Agricultores como Enrique Matesanz explican que las pérdidas ocasionadas por los daños empiezan a ser “importantes”, en su caso entre 6.000 y 8.000 euros, a día de hoy (por ayer). Explica que los jabalíes invaden las fincas por la noche y devoran las pipas de girasol, ahora en pleno crecimiento, pero además de no poder aprovechar esa producción, los daños que ocasionan en la tierra son cuantiosos, “al dejar todos los palos del girasol caídos e impedir volver a trabajar esa tierra”.

Enrique Matesanz señala que antes de los jabalíes, los corzos han iniciado el trabajo de destrucción de la planta, con la cabeza del girasol, para dejar paso después a los jabalíes, que se comen las pipas.

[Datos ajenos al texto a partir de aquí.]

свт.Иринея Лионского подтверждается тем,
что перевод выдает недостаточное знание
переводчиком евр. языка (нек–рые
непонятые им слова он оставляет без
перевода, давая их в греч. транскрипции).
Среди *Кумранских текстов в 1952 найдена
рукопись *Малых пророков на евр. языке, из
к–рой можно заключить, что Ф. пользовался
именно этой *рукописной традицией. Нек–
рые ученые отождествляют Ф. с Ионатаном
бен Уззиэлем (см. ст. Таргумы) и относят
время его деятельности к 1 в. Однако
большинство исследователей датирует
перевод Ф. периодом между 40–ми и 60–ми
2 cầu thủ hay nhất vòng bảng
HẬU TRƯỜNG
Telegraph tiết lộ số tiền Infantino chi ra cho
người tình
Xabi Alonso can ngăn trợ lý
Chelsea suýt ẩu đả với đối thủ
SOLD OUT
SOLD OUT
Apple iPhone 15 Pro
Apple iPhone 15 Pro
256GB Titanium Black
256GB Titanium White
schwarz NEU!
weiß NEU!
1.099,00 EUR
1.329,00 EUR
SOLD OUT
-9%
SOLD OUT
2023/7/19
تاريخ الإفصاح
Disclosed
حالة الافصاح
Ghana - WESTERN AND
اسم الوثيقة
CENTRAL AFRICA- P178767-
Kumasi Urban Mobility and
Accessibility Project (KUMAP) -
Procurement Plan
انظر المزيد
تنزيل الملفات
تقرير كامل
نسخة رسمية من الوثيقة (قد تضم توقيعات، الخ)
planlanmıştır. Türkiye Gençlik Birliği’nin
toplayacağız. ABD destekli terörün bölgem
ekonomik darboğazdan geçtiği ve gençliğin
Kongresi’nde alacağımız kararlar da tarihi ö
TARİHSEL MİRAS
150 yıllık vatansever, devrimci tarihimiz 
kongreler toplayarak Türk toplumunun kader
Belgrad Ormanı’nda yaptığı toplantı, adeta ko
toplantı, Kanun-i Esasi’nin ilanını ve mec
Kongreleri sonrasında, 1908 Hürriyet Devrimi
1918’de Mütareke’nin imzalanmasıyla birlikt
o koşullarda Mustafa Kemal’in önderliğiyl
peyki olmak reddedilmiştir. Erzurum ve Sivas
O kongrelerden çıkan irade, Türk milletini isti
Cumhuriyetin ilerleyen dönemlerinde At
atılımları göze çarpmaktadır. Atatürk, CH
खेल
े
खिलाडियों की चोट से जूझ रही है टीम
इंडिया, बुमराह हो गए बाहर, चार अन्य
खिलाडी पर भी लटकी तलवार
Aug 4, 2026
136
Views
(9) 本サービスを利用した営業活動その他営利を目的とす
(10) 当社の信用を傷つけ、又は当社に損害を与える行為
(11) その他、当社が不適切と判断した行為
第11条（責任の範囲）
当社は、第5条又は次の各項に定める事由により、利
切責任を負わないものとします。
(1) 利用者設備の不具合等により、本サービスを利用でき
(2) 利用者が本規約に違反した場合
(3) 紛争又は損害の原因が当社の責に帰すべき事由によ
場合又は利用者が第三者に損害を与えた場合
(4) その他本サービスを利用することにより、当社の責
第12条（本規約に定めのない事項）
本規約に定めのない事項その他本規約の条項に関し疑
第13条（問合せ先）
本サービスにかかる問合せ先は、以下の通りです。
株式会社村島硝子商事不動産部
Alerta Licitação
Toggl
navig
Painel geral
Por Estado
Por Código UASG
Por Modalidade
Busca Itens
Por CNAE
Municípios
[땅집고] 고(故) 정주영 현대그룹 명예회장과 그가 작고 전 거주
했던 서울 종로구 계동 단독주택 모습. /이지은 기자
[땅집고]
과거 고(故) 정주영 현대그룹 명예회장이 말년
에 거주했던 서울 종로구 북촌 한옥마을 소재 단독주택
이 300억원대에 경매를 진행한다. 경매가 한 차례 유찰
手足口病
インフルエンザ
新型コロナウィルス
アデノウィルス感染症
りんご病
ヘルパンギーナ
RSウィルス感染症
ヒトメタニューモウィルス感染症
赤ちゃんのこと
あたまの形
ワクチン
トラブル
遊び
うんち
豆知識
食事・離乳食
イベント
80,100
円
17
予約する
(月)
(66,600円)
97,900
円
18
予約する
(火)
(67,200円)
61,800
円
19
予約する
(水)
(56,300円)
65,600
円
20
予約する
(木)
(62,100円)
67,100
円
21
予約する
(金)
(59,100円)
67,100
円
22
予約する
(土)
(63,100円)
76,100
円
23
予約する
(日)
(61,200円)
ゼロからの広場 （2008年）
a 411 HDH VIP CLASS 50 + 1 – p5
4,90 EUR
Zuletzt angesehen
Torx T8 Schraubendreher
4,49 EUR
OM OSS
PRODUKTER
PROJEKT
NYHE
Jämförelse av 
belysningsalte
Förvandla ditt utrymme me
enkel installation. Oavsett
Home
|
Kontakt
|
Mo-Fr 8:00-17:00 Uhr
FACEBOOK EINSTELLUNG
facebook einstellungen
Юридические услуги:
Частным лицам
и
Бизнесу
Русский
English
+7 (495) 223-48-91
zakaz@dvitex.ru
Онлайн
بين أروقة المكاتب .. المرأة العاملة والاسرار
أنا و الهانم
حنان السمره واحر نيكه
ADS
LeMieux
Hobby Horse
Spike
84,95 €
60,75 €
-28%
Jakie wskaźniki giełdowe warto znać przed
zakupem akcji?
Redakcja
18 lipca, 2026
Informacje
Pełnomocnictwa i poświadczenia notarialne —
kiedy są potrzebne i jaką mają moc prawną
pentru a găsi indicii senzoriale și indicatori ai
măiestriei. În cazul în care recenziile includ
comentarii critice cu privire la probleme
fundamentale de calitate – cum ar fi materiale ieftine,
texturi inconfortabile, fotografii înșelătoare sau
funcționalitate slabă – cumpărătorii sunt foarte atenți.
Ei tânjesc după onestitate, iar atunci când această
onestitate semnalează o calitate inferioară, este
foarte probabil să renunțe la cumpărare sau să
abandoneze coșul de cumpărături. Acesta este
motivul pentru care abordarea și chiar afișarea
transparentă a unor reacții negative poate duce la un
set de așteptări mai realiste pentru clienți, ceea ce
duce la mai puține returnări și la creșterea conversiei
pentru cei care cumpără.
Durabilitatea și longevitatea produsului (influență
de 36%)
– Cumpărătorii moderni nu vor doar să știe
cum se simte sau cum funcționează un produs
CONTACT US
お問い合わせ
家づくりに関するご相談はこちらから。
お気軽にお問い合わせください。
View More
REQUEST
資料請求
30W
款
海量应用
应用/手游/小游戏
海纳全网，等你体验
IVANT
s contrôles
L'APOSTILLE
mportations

Los agricultores piden a la Junta de Castilla y León agilidad en la concesión de los ‘permisos de espera’ que, al parecer, este año se están retrasando, quizás por la “burocracia” que supone la aplicación de una normativa aprobada el pasado mes de julio. La petición de los agricultores y cazadores parece que al final ha tenido una respuesta, ya que ayer por la tarde uno de ellos confirmaba que la Junta ya ha empezado a dar las autorizaciones para cazar, a la vista de los destrozos que ya han causado en numerosas fincas.

Normativa

La normativa regional sobre controles poblacionales de fauna silvestre establece que se solicitará autorización para realizar controles poblacionales sobre especies cinegéticas, tanto de caza menor como de caza mayor, cuando concurra alguno de los siguientes motivos de la nueva Ley de Caza de Castilla y León aprobada recientemente: evitar efectos perjudiciales para la salud y seguridad de las personas; prevenir accidentes en relación con la seguridad aérea; prevenir accidentes en relación con la seguridad vial; prevenir perjuicios importantes a los cultivos, al ganado, a los bosques, a la fauna terrestre y acuática y a la calidad de las aguas; conservar los hábitats; llevar a cabo acciones de control sanitario; corregir aquellos desequilibrios poblacionales que pongan en riesgo el adecuado estado de conservación de la población sobre la que se actúa o de poblaciones de otras especies de fauna o de flora con las que interactúa, y prevenir daños a instalaciones, infraestructuras o servicios de uso o interés público.